The temperament of Dalmatian puppies varies. Your Dalmatian puppy’s temperament will be the result of its genetic background. Early environment and handling also shape its temperament. Breeders tend to reproduce the quality they like. When looking at a litter, look at the temperament of its parents. This may give you a clue as to what your puppy’s temperament will be as an adult.
Which puppy should I choose?
As far as Dalmatian puppies personalities go, there are at least two schools of thought
1) Usually the most outgoing puppy is your best selection.
2) Don’t select the most outgoing or the most reserved, but one in the middle.
Whichever strategy you choose, remember that most puppies are cautious around strangers. Never force yourself on a puppy; let him select you. A puppy that holds back does not necessarily mean he is shy. He is just being careful.
Should I choose a male or female?
This is a personal preference. There are advantages and disadvantages of having each sex. If you are interested in breeding, you should buy a female. She will be a nuisance when she comes into season every six month. The remedy is to have her spayed. Generally spaying is more expensive than having a male neutered.
The male Dalmatian lifts his leg to urinate and sees no difference between a tree trunk and your award-winning perennials. He will also be a handful when a neighboring female is in season. Of course, the remedy is neutering.
Your dog’s personality will depend, by and large, on how you raise and train him. The bottom line is that it is a toss-up. Purchase whichever sex you want.
Should I choose a show dog or pet quality?
Decide in advance whether you want a show dog or a pet quality dog. Pet quality dogs are less expensive because they are considered unsuitable for breeding or showing. Breeders compare each pup in the litter against the standard of perfection for the breed. Breeders decide if a pup is a potential show dog or pet quality and may keep potential show dogs. Potential show dogs are more expensive than pet quality puppies. If you want to show your dog, be sure to study the Dalmatian Standard . This will teach you the technical points necessary for the show ring.
I want a pet quality puppy. What should I look for?
1. Trust your judgment.
2. Eyes should be clean and free of all discharges.
3. Legs should have strong bones.
4. Bodies should have solid muscle and be slightly rounded.
5. Coats should be clean with no trace of parasites.
6. Dalmatian puppies should be able to hear.
Congenital deafness is a problem in Dalmatians. Approximately 10 -12% are born deaf. Your breeder should be able to provide a print out of your puppy’s BAER test. This way you know your puppy hears.
Where should I buy my pet quality puppy?
It is strongly recommended that you do not buy your puppy in a pet store. These puppies are not bred carefully and come from “puppy mills.” Contact the Dalmatian Club of America, the closest regional Dalmatian Club, or an experienced local breeder. All will guarantee that any pups offered for sale have normal hearing.
Should I crate my puppy?
Absolutely. It keeps your puppy safe when you can’t watch him. The crate is not a time out or a punishment. It’s his own little room where he can feel safe and keep out of trouble. It also fulfills the den instinct of a dog and gives him a sense of security.

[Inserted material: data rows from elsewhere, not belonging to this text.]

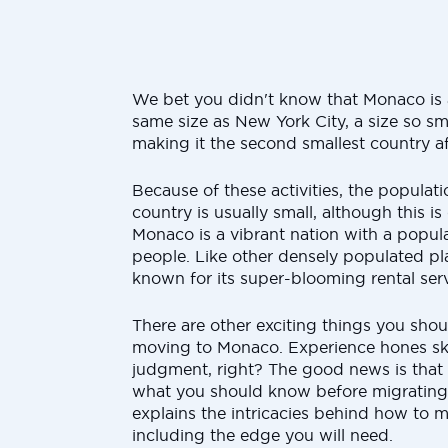
We bet you didn't know that Monaco is 
same size as New York City, a size so sma
making it the second smallest country af
Because of these activities, the populati
country is usually small, although this is
Monaco is a vibrant nation with a popul
people. Like other densely populated pl
known for its super-blooming rental serv
There are other exciting things you sho
moving to Monaco. Experience hones ski
judgment, right? The good news is that t
what you should know before migratin
explains the intricacies behind how to 
including the edge you will need.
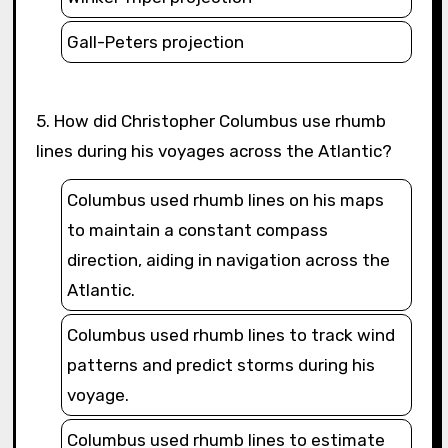
Gall-Peters projection
5. How did Christopher Columbus use rhumb
lines during his voyages across the Atlantic?
Columbus used rhumb lines on his maps
to maintain a constant compass
direction, aiding in navigation across the
Atlantic.
Columbus used rhumb lines to track wind
patterns and predict storms during his
voyage.
Columbus used rhumb lines to estimate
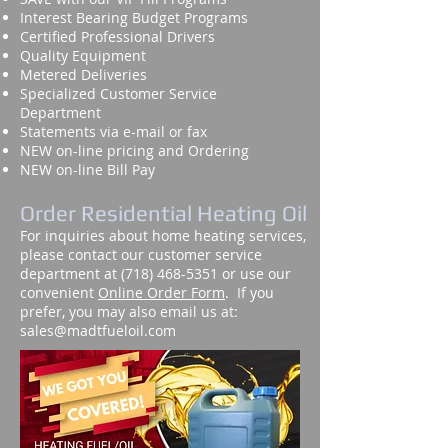
Interest Bearing Budget Programs
Certified Professional Drivers
Quality Equipment
Metered Deliveries
Specialized Customer Service
Department
Statements via e-mail or fax
NEW on-line pricing and Ordering
NEW on-line Bill Pay
Order Residential Heating Oil
For inquiries about home heating services,
please contact our customer service
department at
(718) 468-5351
or use our
convenient
Online Order Form
. If you
prefer, you may also email us at:
sales@madtfueloil.com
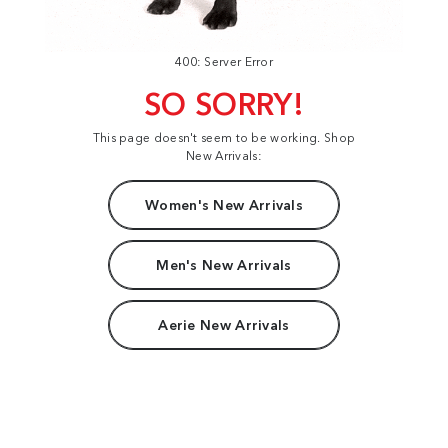
400: Server Error
SO SORRY!
This page doesn't seem to be working. Shop
New Arrivals:
Women's New Arrivals
Men's New Arrivals
Aerie New Arrivals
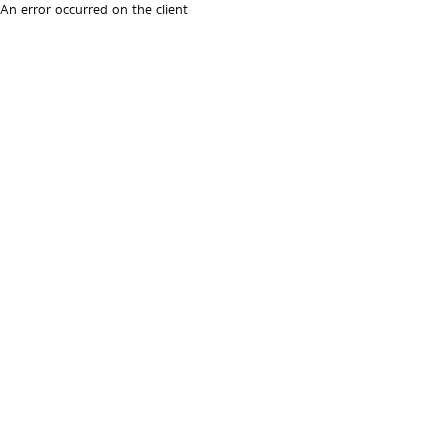
An error occurred on the client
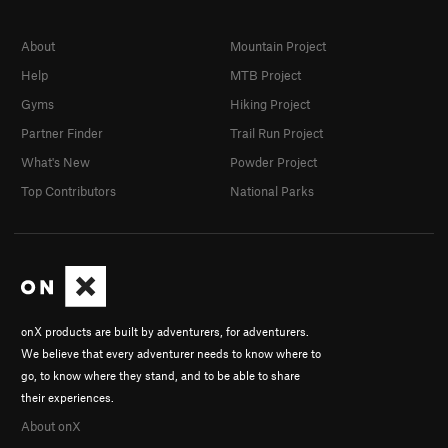
About
Mountain Project
Help
MTB Project
Gyms
Hiking Project
Partner Finder
Trail Run Project
What's New
Powder Project
Top Contributors
National Parks
onX products are built by adventurers, for adventurers.
We believe that every adventurer needs to know where to
go, to know where they stand, and to be able to share
their experiences.
About onX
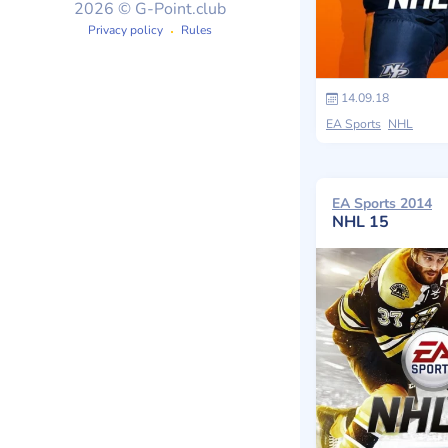
2026 © G-Point.club
Privacy policy
Rules
14.09.18
EA Sports
NHL
EA Sports 2014
NHL 15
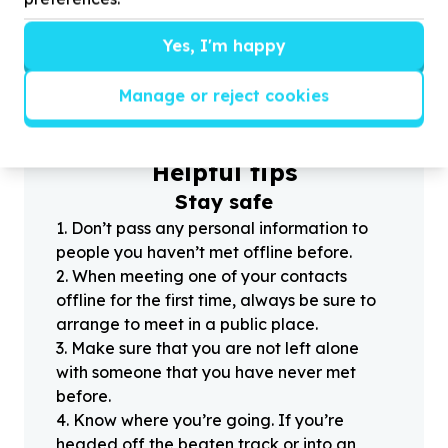
Yes, I'm happy
?
Manage or reject cookies
Helpful tips
Stay safe
1
.
Don’t pass any personal information to
people you haven’t met offline before.
2
.
When meeting one of your contacts
offline for the first time, always be sure to
arrange to meet in a public place.
3
.
Make sure that you are not left alone
with someone that you have never met
before.
4
.
Know where you’re going. If you’re
headed off the beaten track or into an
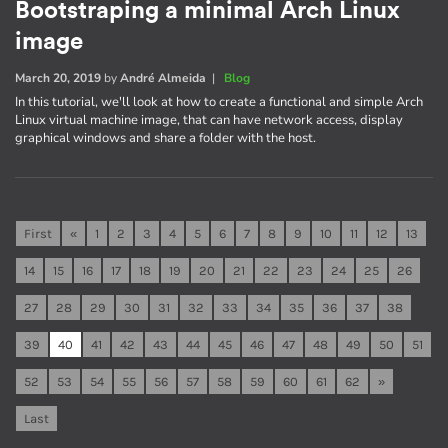
Bootstraping a minimal Arch Linux
image
March 20, 2019
by
André Almeida
|
Blog
In this tutorial, we'll look at how to create a functional and simple Arch
Linux virtual machine image, that can have network access, display
graphical windows and share a folder with the host.
First
«
1
2
3
4
5
6
7
8
9
10
11
12
13
14
15
16
17
18
19
20
21
22
23
24
25
26
27
28
29
30
31
32
33
34
35
36
37
38
39
40
41
42
43
44
45
46
47
48
49
50
51
52
53
54
55
56
57
58
59
60
61
62
»
Last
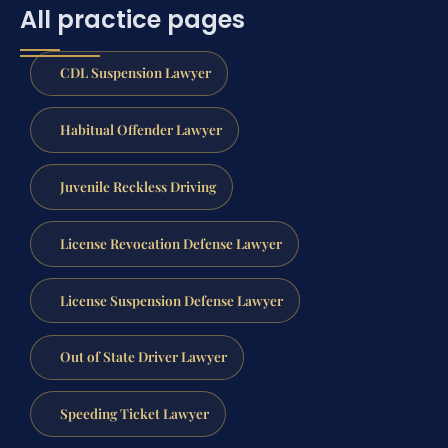
All practice pages
CDL Suspension Lawyer
Habitual Offender Lawyer
Juvenile Reckless Driving
License Revocation Defense Lawyer
License Suspension Defense Lawyer
Out of State Driver Lawyer
Speeding Ticket Lawyer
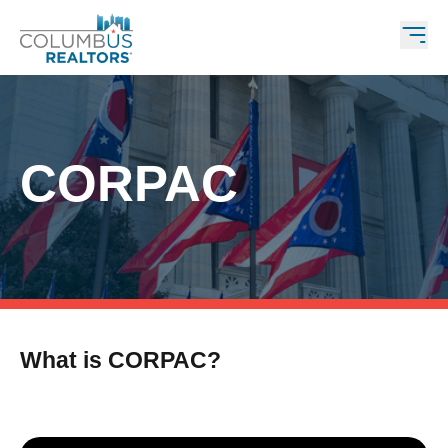
CORPAC
What is CORPAC?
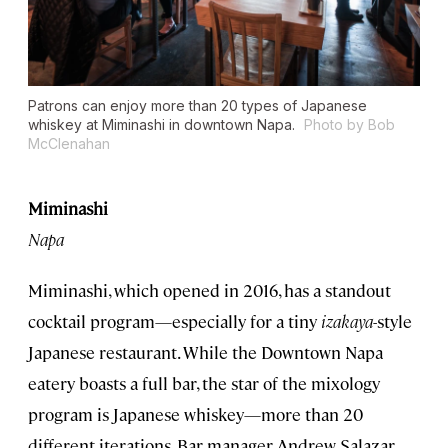
Patrons can enjoy more than 20 types of Japanese
whiskey at Miminashi in downtown Napa.
Photo by Bob
McClenahan
Miminashi
Napa
Miminashi, which opened in 2016, has a standout
cocktail program—especially for a tiny
izakaya
-style
Japanese restaurant. While the Downtown Napa
eatery boasts a full bar, the star of the mixology
program is Japanese whiskey—more than 20
different iterations. Bar manager Andrew Salazar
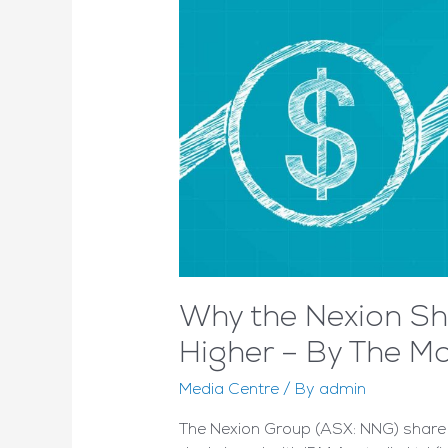
Why the Nexion Sha
Higher – By The Mo
Media Centre
/ By
admin
The Nexion Group (ASX: NNG) share pr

It is also helps with housebreaking. Puppies prefer not to eliminate when confined to a small space. If the crate is the proper size, the puppy will resist the temptation to eliminate in his crate. The crate should be large enough for the puppy to stand up and turn around. It should not be so large that the puppy has enough room to eliminate and then move away from his waste. A puppy left in a house, a room, or even a crate that is too large will urinate or defecate in one area and then move away from the soiled area. Most crates come with a removable divider panel that can be placed in the crate. It can be removed as your puppy grows.
Your puppy should be introduced to its crate as soon as it becomes a family member. Encourage your puppy to go in his crate by placing a treat or toy inside. Never force him into the crate. When he does go in, reward him with praise or a treat. When your puppy wants to nap, encourage nap time in his crate. Leave the door open.
Once your puppy is comfortable with his crate, you may close the door.
IMPORTANT! Don’t let your puppy out of the crate if he begins to cry. This rewards whining, bad behavior. Instead, wait until your puppy stops crying before opening the crate. This rewards good behavior.
Purchase a crate approximately 36′ long x 22-24″ side and 26-28″ high. This will give him enough room to stretch out or to curl up. Remember to use the removable divider as necessary.
The crates are ideal for traveling. It’s a convenient way to take your fun loving, travel bug with you. There are many pet friendly hotels that welcome your well behaved four footed friends. Dalmatians love to travel and make great traveling companions.